DATA TO EXAMINE section start

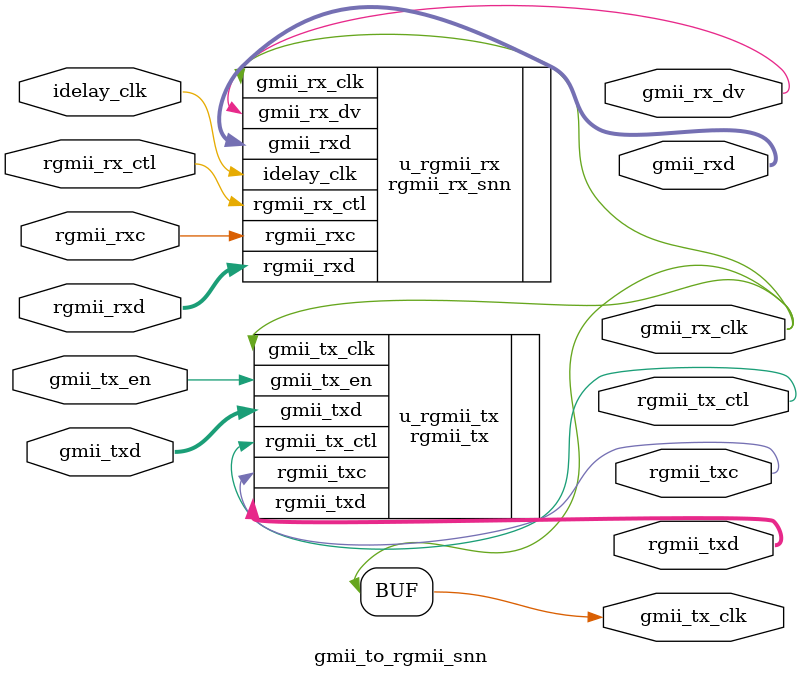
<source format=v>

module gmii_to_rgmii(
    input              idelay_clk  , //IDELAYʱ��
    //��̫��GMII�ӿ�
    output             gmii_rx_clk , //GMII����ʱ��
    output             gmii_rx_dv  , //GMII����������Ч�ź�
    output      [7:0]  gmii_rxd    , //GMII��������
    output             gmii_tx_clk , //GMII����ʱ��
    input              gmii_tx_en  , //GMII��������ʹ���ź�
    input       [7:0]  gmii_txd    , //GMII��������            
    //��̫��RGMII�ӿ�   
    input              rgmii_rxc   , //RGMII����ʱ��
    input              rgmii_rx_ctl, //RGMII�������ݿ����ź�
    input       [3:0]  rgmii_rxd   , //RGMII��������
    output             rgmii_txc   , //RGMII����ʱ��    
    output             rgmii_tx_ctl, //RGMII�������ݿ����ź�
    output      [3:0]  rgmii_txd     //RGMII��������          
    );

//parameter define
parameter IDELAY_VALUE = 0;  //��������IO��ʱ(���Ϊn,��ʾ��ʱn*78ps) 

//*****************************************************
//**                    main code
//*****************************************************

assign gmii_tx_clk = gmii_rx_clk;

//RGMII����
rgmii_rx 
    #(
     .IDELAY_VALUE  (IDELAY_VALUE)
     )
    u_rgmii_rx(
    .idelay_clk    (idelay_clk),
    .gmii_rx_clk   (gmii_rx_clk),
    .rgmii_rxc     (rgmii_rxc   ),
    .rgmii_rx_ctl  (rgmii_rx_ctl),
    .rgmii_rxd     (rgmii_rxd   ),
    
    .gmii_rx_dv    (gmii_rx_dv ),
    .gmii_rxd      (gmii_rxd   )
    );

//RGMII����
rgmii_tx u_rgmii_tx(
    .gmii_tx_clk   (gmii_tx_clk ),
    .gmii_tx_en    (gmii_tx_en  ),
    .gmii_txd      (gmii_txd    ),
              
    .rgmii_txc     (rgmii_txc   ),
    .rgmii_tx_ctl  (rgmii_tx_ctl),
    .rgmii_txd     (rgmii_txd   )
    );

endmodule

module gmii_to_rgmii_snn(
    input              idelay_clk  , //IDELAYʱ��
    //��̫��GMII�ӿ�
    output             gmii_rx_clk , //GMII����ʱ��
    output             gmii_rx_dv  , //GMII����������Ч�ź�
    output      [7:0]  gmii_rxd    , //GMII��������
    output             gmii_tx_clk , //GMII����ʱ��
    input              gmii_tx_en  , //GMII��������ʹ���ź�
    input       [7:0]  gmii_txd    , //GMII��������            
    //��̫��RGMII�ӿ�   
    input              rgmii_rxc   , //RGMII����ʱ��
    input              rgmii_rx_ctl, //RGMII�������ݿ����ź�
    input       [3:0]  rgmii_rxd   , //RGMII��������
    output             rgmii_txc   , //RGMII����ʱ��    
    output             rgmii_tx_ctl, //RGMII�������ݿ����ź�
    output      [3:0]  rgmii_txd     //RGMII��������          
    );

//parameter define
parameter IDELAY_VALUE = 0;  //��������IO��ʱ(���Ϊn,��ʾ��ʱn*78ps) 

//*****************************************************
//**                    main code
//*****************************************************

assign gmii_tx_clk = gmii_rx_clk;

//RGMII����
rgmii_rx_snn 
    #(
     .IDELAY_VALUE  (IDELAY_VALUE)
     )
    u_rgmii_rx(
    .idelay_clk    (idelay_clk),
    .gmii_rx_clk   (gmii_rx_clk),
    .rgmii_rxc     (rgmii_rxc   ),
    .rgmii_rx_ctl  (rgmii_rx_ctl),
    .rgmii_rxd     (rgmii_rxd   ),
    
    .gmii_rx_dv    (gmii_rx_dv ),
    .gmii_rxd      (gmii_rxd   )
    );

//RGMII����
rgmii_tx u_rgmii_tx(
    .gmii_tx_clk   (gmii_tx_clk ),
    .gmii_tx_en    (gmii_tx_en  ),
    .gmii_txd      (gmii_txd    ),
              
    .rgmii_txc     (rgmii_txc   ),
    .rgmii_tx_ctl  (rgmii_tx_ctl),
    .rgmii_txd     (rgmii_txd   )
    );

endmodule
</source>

DATA TO EXAMINE section end

THE TASK - Each line above should be returned exactly as it stands, minus any pictures.

WRITTEN RESPONSE -
<source format=v>

module gmii_to_rgmii(
    input              idelay_clk  , //IDELAYʱ��
    //��̫��GMII�ӿ�
    output             gmii_rx_clk , //GMII����ʱ��
    output             gmii_rx_dv  , //GMII����������Ч�ź�
    output      [7:0]  gmii_rxd    , //GMII��������
    output             gmii_tx_clk , //GMII����ʱ��
    input              gmii_tx_en  , //GMII��������ʹ���ź�
    input       [7:0]  gmii_txd    , //GMII��������            
    //��̫��RGMII�ӿ�   
    input              rgmii_rxc   , //RGMII����ʱ��
    input              rgmii_rx_ctl, //RGMII�������ݿ����ź�
    input       [3:0]  rgmii_rxd   , //RGMII��������
    output             rgmii_txc   , //RGMII����ʱ��    
    output             rgmii_tx_ctl, //RGMII�������ݿ����ź�
    output      [3:0]  rgmii_txd     //RGMII��������          
    );

//parameter define
parameter IDELAY_VALUE = 0;  //��������IO��ʱ(���Ϊn,��ʾ��ʱn*78ps) 

//*****************************************************
//**                    main code
//*****************************************************

assign gmii_tx_clk = gmii_rx_clk;

//RGMII����
rgmii_rx 
    #(
     .IDELAY_VALUE  (IDELAY_VALUE)
     )
    u_rgmii_rx(
    .idelay_clk    (idelay_clk),
    .gmii_rx_clk   (gmii_rx_clk),
    .rgmii_rxc     (rgmii_rxc   ),
    .rgmii_rx_ctl  (rgmii_rx_ctl),
    .rgmii_rxd     (rgmii_rxd   ),
    
    .gmii_rx_dv    (gmii_rx_dv ),
    .gmii_rxd      (gmii_rxd   )
    );

//RGMII����
rgmii_tx u_rgmii_tx(
    .gmii_tx_clk   (gmii_tx_clk ),
    .gmii_tx_en    (gmii_tx_en  ),
    .gmii_txd      (gmii_txd    ),
              
    .rgmii_txc     (rgmii_txc   ),
    .rgmii_tx_ctl  (rgmii_tx_ctl),
    .rgmii_txd     (rgmii_txd   )
    );

endmodule

module gmii_to_rgmii_snn(
    input              idelay_clk  , //IDELAYʱ��
    //��̫��GMII�ӿ�
    output             gmii_rx_clk , //GMII����ʱ��
    output             gmii_rx_dv  , //GMII����������Ч�ź�
    output      [7:0]  gmii_rxd    , //GMII��������
    output             gmii_tx_clk , //GMII����ʱ��
    input              gmii_tx_en  , //GMII��������ʹ���ź�
    input       [7:0]  gmii_txd    , //GMII��������            
    //��̫��RGMII�ӿ�   
    input              rgmii_rxc   , //RGMII����ʱ��
    input              rgmii_rx_ctl, //RGMII�������ݿ����ź�
    input       [3:0]  rgmii_rxd   , //RGMII��������
    output             rgmii_txc   , //RGMII����ʱ��    
    output             rgmii_tx_ctl, //RGMII�������ݿ����ź�
    output      [3:0]  rgmii_txd     //RGMII��������          
    );

//parameter define
parameter IDELAY_VALUE = 0;  //��������IO��ʱ(���Ϊn,��ʾ��ʱn*78ps) 

//*****************************************************
//**                    main code
//*****************************************************

assign gmii_tx_clk = gmii_rx_clk;

//RGMII����
rgmii_rx_snn 
    #(
     .IDELAY_VALUE  (IDELAY_VALUE)
     )
    u_rgmii_rx(
    .idelay_clk    (idelay_clk),
    .gmii_rx_clk   (gmii_rx_clk),
    .rgmii_rxc     (rgmii_rxc   ),
    .rgmii_rx_ctl  (rgmii_rx_ctl),
    .rgmii_rxd     (rgmii_rxd   ),
    
    .gmii_rx_dv    (gmii_rx_dv ),
    .gmii_rxd      (gmii_rxd   )
    );

//RGMII����
rgmii_tx u_rgmii_tx(
    .gmii_tx_clk   (gmii_tx_clk ),
    .gmii_tx_en    (gmii_tx_en  ),
    .gmii_txd      (gmii_txd    ),
              
    .rgmii_txc     (rgmii_txc   ),
    .rgmii_tx_ctl  (rgmii_tx_ctl),
    .rgmii_txd     (rgmii_txd   )
    );

endmodule
</source>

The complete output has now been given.